##### ENTRIES SUPPLIED #####

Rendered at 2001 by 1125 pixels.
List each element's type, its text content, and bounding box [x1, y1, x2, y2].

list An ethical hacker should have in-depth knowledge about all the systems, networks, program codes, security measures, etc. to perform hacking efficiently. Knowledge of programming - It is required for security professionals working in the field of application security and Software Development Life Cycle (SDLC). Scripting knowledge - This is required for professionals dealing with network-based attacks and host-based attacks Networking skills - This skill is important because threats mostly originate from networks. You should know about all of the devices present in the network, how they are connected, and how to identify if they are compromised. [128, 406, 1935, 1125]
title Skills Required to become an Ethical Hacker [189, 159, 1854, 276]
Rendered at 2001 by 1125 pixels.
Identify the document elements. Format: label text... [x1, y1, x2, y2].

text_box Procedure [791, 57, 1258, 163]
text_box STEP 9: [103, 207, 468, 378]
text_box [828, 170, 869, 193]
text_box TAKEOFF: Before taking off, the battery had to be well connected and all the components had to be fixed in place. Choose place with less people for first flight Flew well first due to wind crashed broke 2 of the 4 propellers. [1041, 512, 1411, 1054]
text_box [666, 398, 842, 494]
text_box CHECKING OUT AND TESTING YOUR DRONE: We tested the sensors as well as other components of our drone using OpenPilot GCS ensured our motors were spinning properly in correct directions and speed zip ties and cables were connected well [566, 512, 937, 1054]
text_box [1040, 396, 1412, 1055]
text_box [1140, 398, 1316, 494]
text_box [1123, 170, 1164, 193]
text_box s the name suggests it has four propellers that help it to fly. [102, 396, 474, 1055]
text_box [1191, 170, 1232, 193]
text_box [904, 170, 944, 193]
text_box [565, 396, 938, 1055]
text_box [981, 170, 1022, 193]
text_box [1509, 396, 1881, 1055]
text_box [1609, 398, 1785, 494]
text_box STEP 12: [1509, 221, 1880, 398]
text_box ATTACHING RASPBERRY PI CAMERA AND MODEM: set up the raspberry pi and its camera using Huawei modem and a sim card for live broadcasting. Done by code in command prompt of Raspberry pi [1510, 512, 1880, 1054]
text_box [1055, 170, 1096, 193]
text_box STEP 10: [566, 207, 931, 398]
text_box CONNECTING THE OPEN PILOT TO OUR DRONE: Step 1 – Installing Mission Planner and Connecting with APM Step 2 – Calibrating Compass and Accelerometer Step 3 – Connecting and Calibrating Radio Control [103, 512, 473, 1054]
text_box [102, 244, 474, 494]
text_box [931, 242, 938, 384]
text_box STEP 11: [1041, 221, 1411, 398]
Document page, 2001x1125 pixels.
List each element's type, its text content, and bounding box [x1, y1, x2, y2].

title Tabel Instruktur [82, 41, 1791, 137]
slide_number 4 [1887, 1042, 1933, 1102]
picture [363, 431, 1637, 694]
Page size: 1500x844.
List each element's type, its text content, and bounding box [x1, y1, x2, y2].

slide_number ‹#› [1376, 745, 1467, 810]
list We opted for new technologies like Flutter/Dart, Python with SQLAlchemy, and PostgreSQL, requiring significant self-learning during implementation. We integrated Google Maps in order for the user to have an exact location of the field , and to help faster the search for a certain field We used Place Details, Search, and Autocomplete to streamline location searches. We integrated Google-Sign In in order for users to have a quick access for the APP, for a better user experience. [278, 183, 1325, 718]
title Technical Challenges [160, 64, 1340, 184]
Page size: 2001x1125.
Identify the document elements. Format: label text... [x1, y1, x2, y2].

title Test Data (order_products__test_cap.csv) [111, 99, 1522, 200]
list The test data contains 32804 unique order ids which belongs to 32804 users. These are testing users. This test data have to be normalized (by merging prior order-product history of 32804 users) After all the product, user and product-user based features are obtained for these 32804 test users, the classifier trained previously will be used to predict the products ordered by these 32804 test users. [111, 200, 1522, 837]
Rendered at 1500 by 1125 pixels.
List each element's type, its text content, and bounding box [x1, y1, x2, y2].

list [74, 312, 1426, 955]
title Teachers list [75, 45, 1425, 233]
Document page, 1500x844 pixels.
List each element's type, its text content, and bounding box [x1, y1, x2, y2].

#####

PROBLEM: In the lines above, spot each one that contains the word "pixels" and copy it.

REPLY:
Rendered at 2001 by 1125 pixels.
Rendered at 2001 by 1125 pixels.
Document page, 2001x1125 pixels.
Rendered at 1500 by 1125 pixels.
Document page, 1500x844 pixels.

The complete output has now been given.